Confusion between the two forms of injectable amphotericin has led to a safety alert being issued to health care staff following two recent deaths.

The National Patient Safety Agency has issued the alert warning of potentially lethal results if non-lipid formulations and lipid formulations of the drug are confused. It says that the NHS and independent health care sector in England and Wales should undertake an immediate risk assessment of amphotericin products and procedures, and ensure that all staff involved in prescribing, preparation, supply and administration of the drug are aware of the risks.

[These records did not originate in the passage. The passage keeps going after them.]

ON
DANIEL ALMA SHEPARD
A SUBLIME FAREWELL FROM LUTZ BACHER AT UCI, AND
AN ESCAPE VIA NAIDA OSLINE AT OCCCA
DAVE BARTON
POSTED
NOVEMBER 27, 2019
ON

Linda Matthew, senior pharmacist at the NPSA, commented: “We expect the communication process to be led by chief pharmacists. The risk assessment is a collaborative process between pharmacy, nursing and medical personnel, but we fully expect it to be co-ordinated by the chief pharmacists.”

To reduce risks the NPSA says that both the complete generic name and proprietary name should be used when prescribing and dispensing the products, and that ideally the products should only be dispensed and prepared in the pharmacy department.

Well-differentiated or separate storage spaces should be considered in the pharmacy, in addition to cautionary labels to remind staff about the differences between the products.

The recent deaths resulted from patients being prescribed and given the non-lipid formulation of amphotericin, but the dose being calculated based on the lipid formulation.